### Set of tasks
A. According to the colonoscopy text, at what age is preventive screening usually recommended for someone with a family history of colon or rectal cancer?
B. Pick up the colonoscopy text after its final sentence and continue writing it.

### Text provided
Colonoscopy is a safe and effective examination which allows your doctor to view the inner lining of your colon (large bowel or large intestine), as well as remove polyps or growths at the time of examination. (Since polyps can progress to cancer, removal of the polyps may eliminate or reduce your chance of developing cancer in the future).  Only a small percentage of polyps will become cancerous, but nearly all colon cancers start as a polyp.

Colonoscopy is routinely recommended to adults 50 years of age or older. If there is a family history of colon or rectal cancer, preventive screening usually is recommended at age 40.


The most common reasons for the colonoscopy include:

•    Change in bowel habits

•    Unexplained abdominal discomfort/pain

•    Monitor Colitis

•    Blood in stool

•    Screening (history or family history of polyps)


The bowel must be fully cleared of all residue before a colonoscopy. You will be given instructions to cleanse your colon one to two days prior to your procedure. The physician will provide instructions regarding your regular medications.  Arrangements should be made for a friend or family member to drive and escort you into your home after the examination. You will not be permitted to drive due to the sedation you will receive for the procedure.

### Data excerpts

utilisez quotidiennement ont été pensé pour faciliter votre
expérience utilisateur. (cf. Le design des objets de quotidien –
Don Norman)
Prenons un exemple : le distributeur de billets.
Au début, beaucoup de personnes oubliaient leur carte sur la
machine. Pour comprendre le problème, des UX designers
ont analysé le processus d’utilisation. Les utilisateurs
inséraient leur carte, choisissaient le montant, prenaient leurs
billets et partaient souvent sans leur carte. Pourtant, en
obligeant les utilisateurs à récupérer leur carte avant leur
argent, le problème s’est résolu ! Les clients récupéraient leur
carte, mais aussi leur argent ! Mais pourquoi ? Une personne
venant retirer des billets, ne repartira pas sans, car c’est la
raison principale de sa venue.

### Responses per task
A. At age 40.

B.
The nurses and your physician will discuss the procedure, and you will be asked to sign a consent form authorizing your physician to perform the procedure. A small sterile catheter will be placed in a vein in your arm for administration of a sedative. All medicine will be injected through this catheter. to make you relaxed and sleepy. During the procedure, your heart rate, blood pressure, and amount of oxygen in the bloodstream will be monitored.

As you lay on your left side, the doctor will gently insert a thin, long, and flexible tube with a miniature camera into the rectum and advance it around the colon.  Air is introduced during the procedure to distend the bowel and allow careful inspection of the surface.

As needed, a biopsy (removal of a tiny bit of tissue) or polypectomy (removal of a polyp) will be performed. The tissue will be sent to a pathologist for microscopic examination. You will not feel any discomfort when the biopsy or polypectomy is performed.


After the procedure, you will be taken to a same admitting/recovery area to wake up. Most people have no recollection of the procedure due to the amnesic effects of the medicine. The sedating effects of the medicine wear off quickly, but due to safety reasons, you will not be allowed to drive yourself home. Some patients may feel mild bloating and cramping from the air introduced during the procedure, but it will resolve as you expel the residual air. The entire visit will take about 1-1/2 hours.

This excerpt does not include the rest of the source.